──────── DATA FOR THE TASK ────────

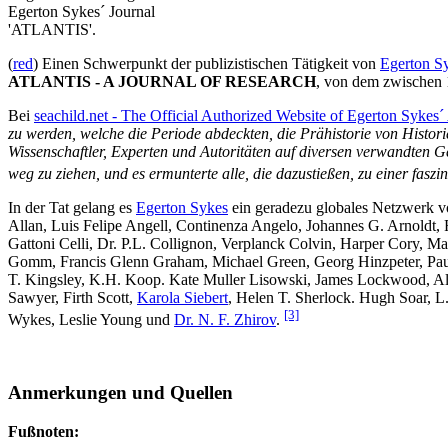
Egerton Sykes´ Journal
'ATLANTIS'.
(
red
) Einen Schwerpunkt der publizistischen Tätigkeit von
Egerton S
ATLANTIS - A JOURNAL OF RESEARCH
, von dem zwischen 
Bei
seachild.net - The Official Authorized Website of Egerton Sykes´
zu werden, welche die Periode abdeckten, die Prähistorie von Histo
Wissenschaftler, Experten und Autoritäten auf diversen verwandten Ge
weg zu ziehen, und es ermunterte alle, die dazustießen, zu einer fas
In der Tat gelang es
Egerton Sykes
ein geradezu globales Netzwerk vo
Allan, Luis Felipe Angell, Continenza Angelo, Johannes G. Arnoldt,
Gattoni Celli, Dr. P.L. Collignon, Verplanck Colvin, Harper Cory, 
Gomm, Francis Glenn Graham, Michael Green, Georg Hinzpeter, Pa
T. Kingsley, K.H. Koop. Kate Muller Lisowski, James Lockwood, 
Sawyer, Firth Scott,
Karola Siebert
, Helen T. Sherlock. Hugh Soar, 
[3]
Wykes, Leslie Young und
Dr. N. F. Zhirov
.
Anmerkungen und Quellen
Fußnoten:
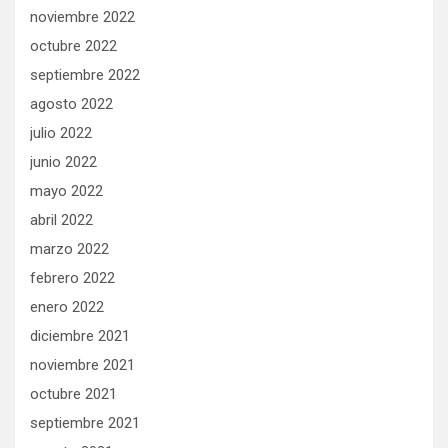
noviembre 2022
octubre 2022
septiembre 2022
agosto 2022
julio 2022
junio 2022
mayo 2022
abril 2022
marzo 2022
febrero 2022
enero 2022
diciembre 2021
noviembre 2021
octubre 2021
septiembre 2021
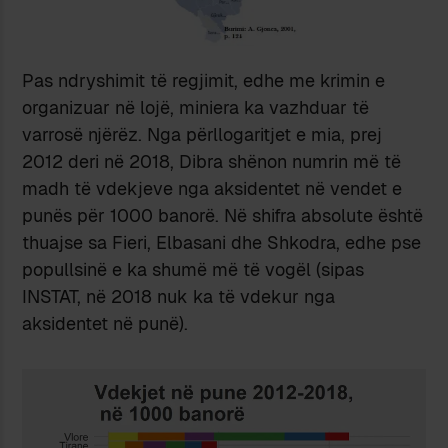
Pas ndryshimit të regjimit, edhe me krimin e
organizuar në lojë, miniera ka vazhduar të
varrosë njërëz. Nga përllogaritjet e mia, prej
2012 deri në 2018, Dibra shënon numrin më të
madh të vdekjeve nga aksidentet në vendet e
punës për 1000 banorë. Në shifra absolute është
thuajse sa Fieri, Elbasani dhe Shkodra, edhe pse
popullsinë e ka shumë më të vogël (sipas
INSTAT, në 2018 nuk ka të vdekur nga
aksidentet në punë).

────────
──────── DATA FOR THE TASK ────────

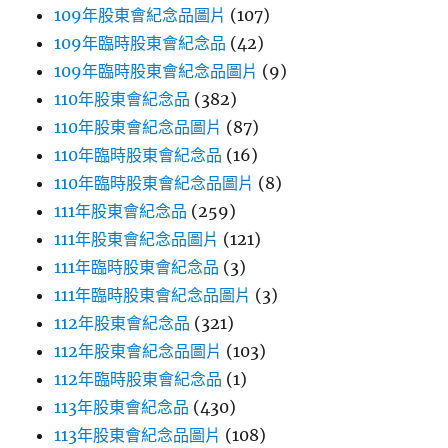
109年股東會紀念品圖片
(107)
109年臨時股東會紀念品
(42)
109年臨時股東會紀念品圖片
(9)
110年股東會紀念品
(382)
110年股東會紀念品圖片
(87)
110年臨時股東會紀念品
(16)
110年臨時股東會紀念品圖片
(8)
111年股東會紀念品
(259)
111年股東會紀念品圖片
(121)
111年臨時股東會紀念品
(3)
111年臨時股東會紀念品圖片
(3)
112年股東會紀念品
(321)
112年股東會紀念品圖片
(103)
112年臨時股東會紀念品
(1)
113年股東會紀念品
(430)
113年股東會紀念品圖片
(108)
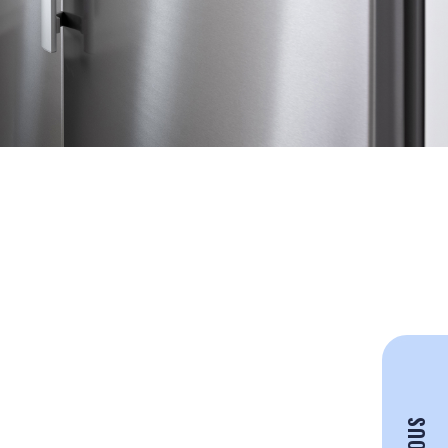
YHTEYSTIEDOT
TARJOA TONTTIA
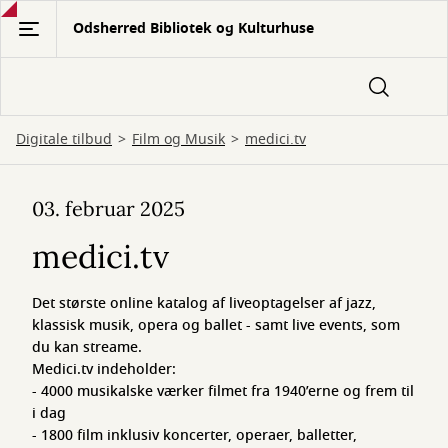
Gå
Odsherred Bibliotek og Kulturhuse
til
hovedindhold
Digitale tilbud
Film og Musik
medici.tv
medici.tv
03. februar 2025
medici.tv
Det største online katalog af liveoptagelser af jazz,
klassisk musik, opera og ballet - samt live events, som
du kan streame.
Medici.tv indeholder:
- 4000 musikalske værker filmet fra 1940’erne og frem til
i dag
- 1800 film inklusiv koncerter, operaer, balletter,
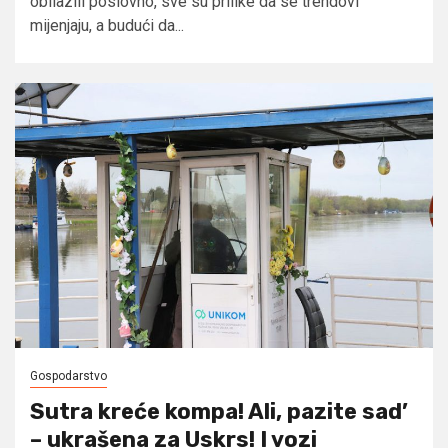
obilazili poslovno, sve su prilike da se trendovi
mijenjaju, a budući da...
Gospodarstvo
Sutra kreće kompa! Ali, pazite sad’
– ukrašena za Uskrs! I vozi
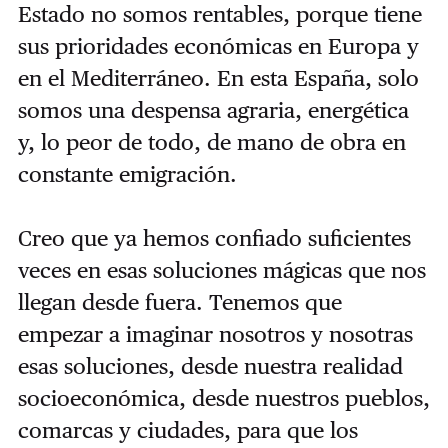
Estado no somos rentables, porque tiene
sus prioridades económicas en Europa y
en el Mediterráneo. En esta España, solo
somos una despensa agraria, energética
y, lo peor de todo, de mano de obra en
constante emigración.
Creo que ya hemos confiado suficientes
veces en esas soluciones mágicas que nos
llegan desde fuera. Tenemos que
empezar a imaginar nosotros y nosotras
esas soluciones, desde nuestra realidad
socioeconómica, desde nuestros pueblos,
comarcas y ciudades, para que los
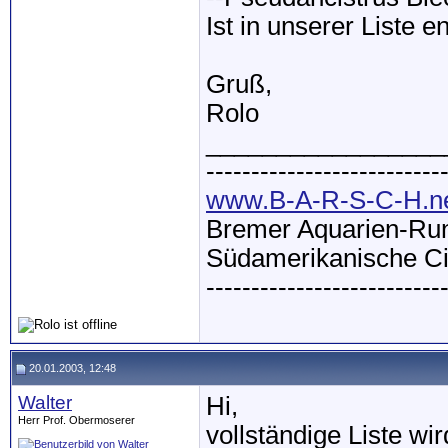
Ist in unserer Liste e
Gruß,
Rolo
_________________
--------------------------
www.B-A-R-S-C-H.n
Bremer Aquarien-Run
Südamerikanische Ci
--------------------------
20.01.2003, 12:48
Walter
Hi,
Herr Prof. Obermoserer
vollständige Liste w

────────
──────── DATA FOR THE TASK ────────

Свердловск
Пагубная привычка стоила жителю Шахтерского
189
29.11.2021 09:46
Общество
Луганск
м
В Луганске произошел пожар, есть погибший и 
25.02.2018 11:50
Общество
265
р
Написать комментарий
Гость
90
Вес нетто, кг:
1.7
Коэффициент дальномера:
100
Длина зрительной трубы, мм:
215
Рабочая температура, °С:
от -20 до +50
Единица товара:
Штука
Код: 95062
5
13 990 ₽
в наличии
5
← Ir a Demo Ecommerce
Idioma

────────

* EXERCISE BRIEF
Find each line of the data above that holds the word "aksidentet", then copy it.

* SOLUTION FOR THIS TASK
madh të vdekjeve nga aksidentet në vendet e
aksidentet në punë).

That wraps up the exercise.